**Exercise aim:**
Each line from the one holding "Describing characters" through the final line of the data below is to be given again exactly, and no other line is to appear.

**Records provided:**
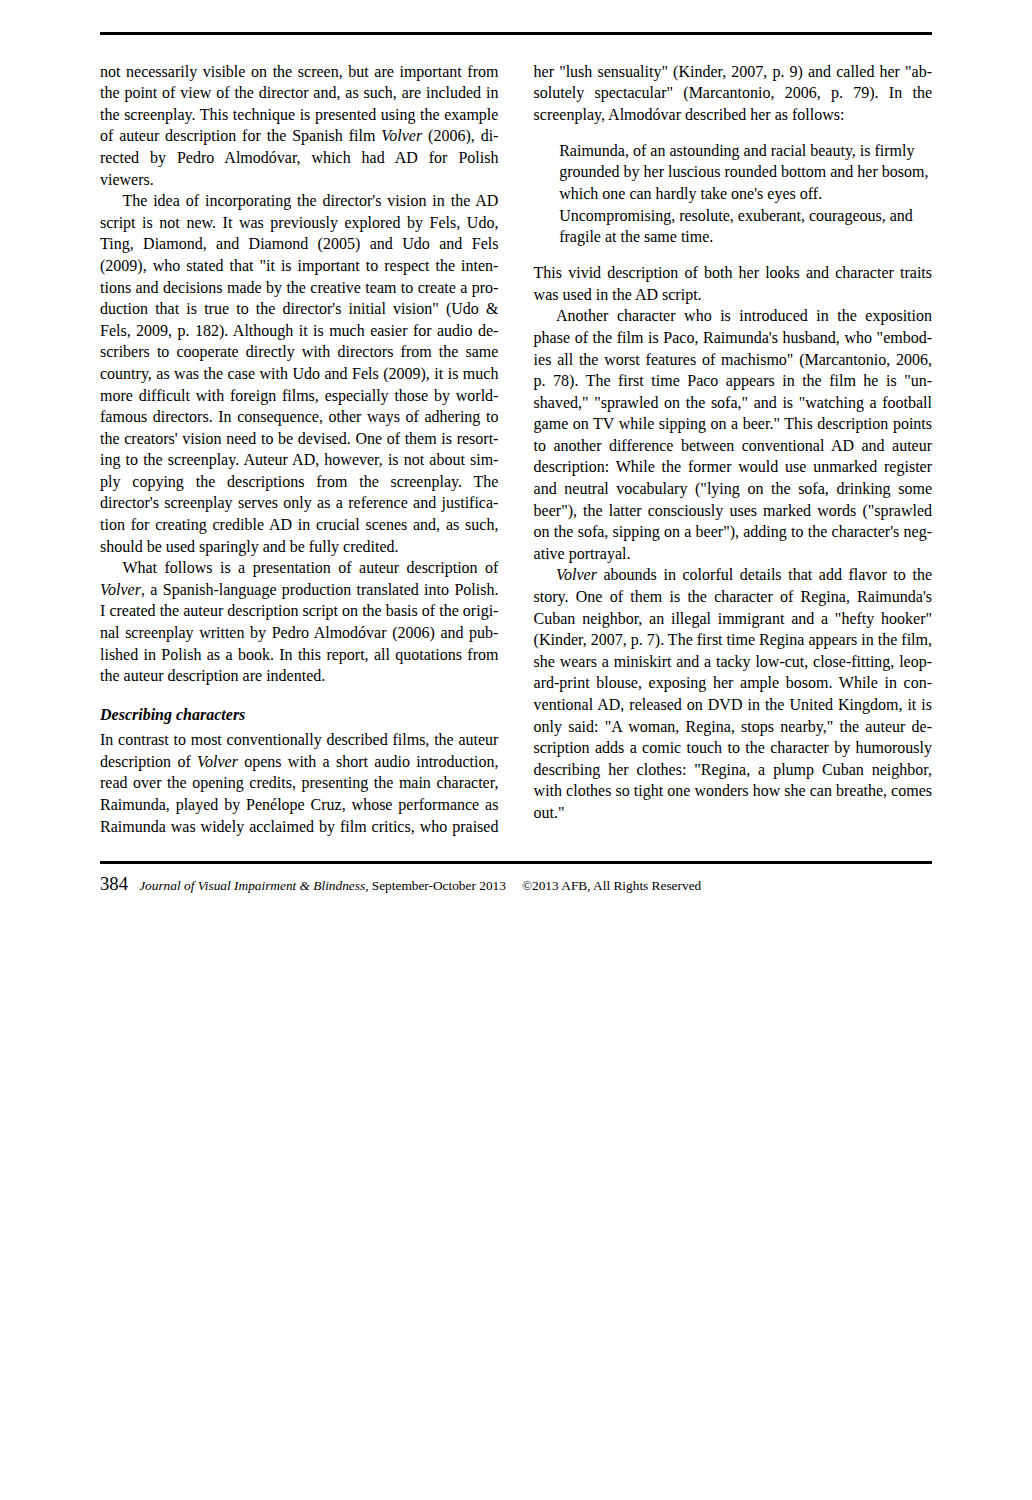not necessarily visible on the screen, but are important from the point of view of the director and, as such, are included in the screenplay. This technique is presented using the example of auteur description for the Spanish film Volver (2006), directed by Pedro Almodóvar, which had AD for Polish viewers.
The idea of incorporating the director's vision in the AD script is not new. It was previously explored by Fels, Udo, Ting, Diamond, and Diamond (2005) and Udo and Fels (2009), who stated that "it is important to respect the intentions and decisions made by the creative team to create a production that is true to the director's initial vision" (Udo & Fels, 2009, p. 182). Although it is much easier for audio describers to cooperate directly with directors from the same country, as was the case with Udo and Fels (2009), it is much more difficult with foreign films, especially those by world-famous directors. In consequence, other ways of adhering to the creators' vision need to be devised. One of them is resorting to the screenplay. Auteur AD, however, is not about simply copying the descriptions from the screenplay. The director's screenplay serves only as a reference and justification for creating credible AD in crucial scenes and, as such, should be used sparingly and be fully credited.
What follows is a presentation of auteur description of Volver, a Spanish-language production translated into Polish. I created the auteur description script on the basis of the original screenplay written by Pedro Almodóvar (2006) and published in Polish as a book. In this report, all quotations from the auteur description are indented.
Describing characters
In contrast to most conventionally described films, the auteur description of Volver opens with a short audio introduction, read over the opening credits, presenting the main character, Raimunda, played by Penélope Cruz, whose performance as Raimunda was widely acclaimed by film critics, who praised her "lush sensuality" (Kinder, 2007, p. 9) and called her "absolutely spectacular" (Marcantonio, 2006, p. 79). In the screenplay, Almodóvar described her as follows:
Raimunda, of an astounding and racial beauty, is firmly grounded by her luscious rounded bottom and her bosom, which one can hardly take one's eyes off. Uncompromising, resolute, exuberant, courageous, and fragile at the same time.
This vivid description of both her looks and character traits was used in the AD script.
Another character who is introduced in the exposition phase of the film is Paco, Raimunda's husband, who "embodies all the worst features of machismo" (Marcantonio, 2006, p. 78). The first time Paco appears in the film he is "unshaved," "sprawled on the sofa," and is "watching a football game on TV while sipping on a beer." This description points to another difference between conventional AD and auteur description: While the former would use unmarked register and neutral vocabulary ("lying on the sofa, drinking some beer"), the latter consciously uses marked words ("sprawled on the sofa, sipping on a beer"), adding to the character's negative portrayal.
Volver abounds in colorful details that add flavor to the story. One of them is the character of Regina, Raimunda's Cuban neighbor, an illegal immigrant and a "hefty hooker" (Kinder, 2007, p. 7). The first time Regina appears in the film, she wears a miniskirt and a tacky low-cut, close-fitting, leopard-print blouse, exposing her ample bosom. While in conventional AD, released on DVD in the United Kingdom, it is only said: "A woman, Regina, stops nearby," the auteur description adds a comic touch to the character by humorously describing her clothes: "Regina, a plump Cuban neighbor, with clothes so tight one wonders how she can breathe, comes out."
384 Journal of Visual Impairment & Blindness, September-October 2013©2013 AFB, All Rights Reserved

**Exercise result:**
Describing characters
In contrast to most conventionally described films, the auteur description of Volver opens with a short audio introduction, read over the opening credits, presenting the main character, Raimunda, played by Penélope Cruz, whose performance as Raimunda was widely acclaimed by film critics, who praised her "lush sensuality" (Kinder, 2007, p. 9) and called her "absolutely spectacular" (Marcantonio, 2006, p. 79). In the screenplay, Almodóvar described her as follows:
Raimunda, of an astounding and racial beauty, is firmly grounded by her luscious rounded bottom and her bosom, which one can hardly take one's eyes off. Uncompromising, resolute, exuberant, courageous, and fragile at the same time.
This vivid description of both her looks and character traits was used in the AD script.
Another character who is introduced in the exposition phase of the film is Paco, Raimunda's husband, who "embodies all the worst features of machismo" (Marcantonio, 2006, p. 78). The first time Paco appears in the film he is "unshaved," "sprawled on the sofa," and is "watching a football game on TV while sipping on a beer." This description points to another difference between conventional AD and auteur description: While the former would use unmarked register and neutral vocabulary ("lying on the sofa, drinking some beer"), the latter consciously uses marked words ("sprawled on the sofa, sipping on a beer"), adding to the character's negative portrayal.
Volver abounds in colorful details that add flavor to the story. One of them is the character of Regina, Raimunda's Cuban neighbor, an illegal immigrant and a "hefty hooker" (Kinder, 2007, p. 7). The first time Regina appears in the film, she wears a miniskirt and a tacky low-cut, close-fitting, leopard-print blouse, exposing her ample bosom. While in conventional AD, released on DVD in the United Kingdom, it is only said: "A woman, Regina, stops nearby," the auteur description adds a comic touch to the character by humorously describing her clothes: "Regina, a plump Cuban neighbor, with clothes so tight one wonders how she can breathe, comes out."
384 Journal of Visual Impairment & Blindness, September-October 2013©2013 AFB, All Rights Reserved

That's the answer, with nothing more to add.